> What needs to be done:
Between the line containing "fruit basket: none" and the line containing "vase: none [838,292,943,548]" lies a run of lines; give that run again exactly, with both of those lines, and nothing else from the entries below.

> Data:

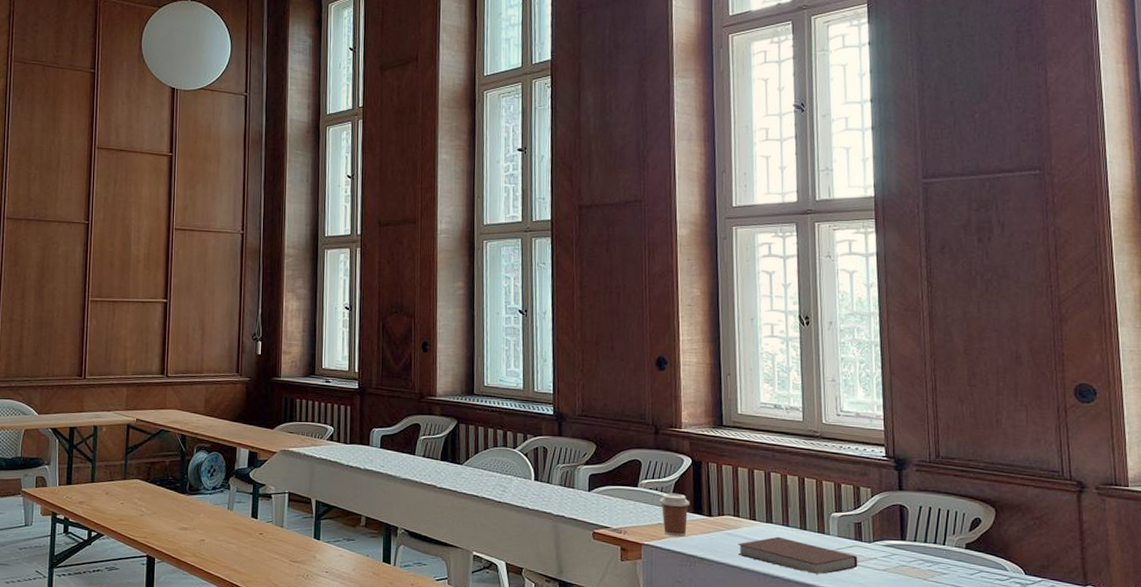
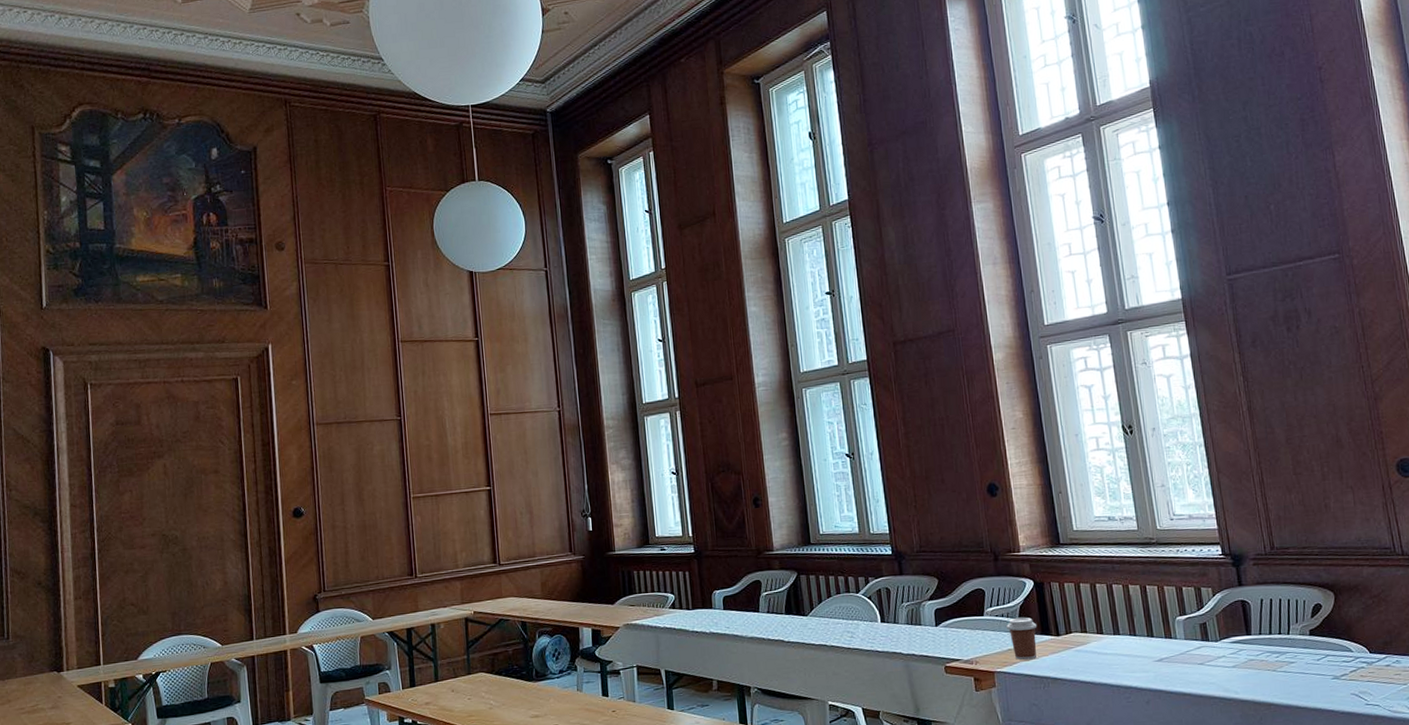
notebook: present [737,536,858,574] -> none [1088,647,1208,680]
--
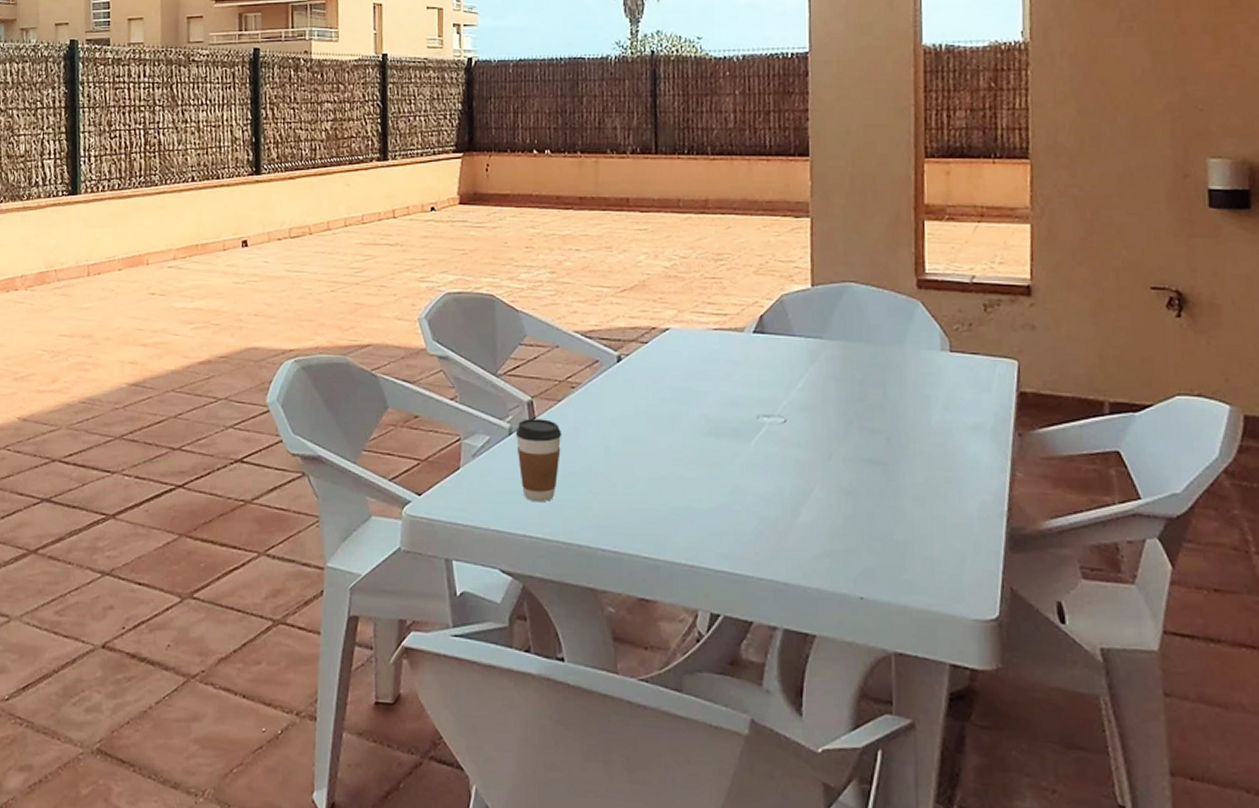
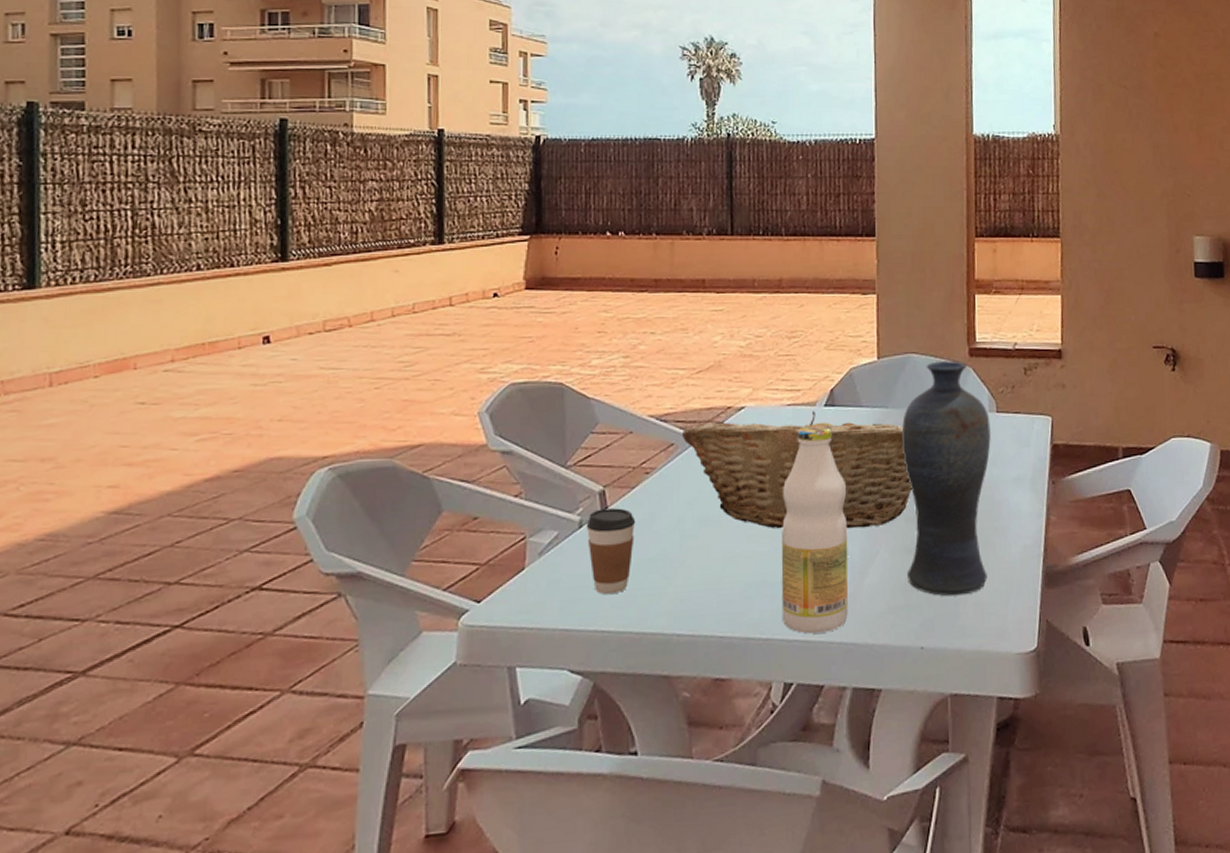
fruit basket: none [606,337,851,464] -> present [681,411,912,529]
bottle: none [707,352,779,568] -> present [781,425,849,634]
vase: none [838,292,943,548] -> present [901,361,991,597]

> Written solution:
fruit basket: none [606,337,851,464] -> present [681,411,912,529]
bottle: none [707,352,779,568] -> present [781,425,849,634]
vase: none [838,292,943,548] -> present [901,361,991,597]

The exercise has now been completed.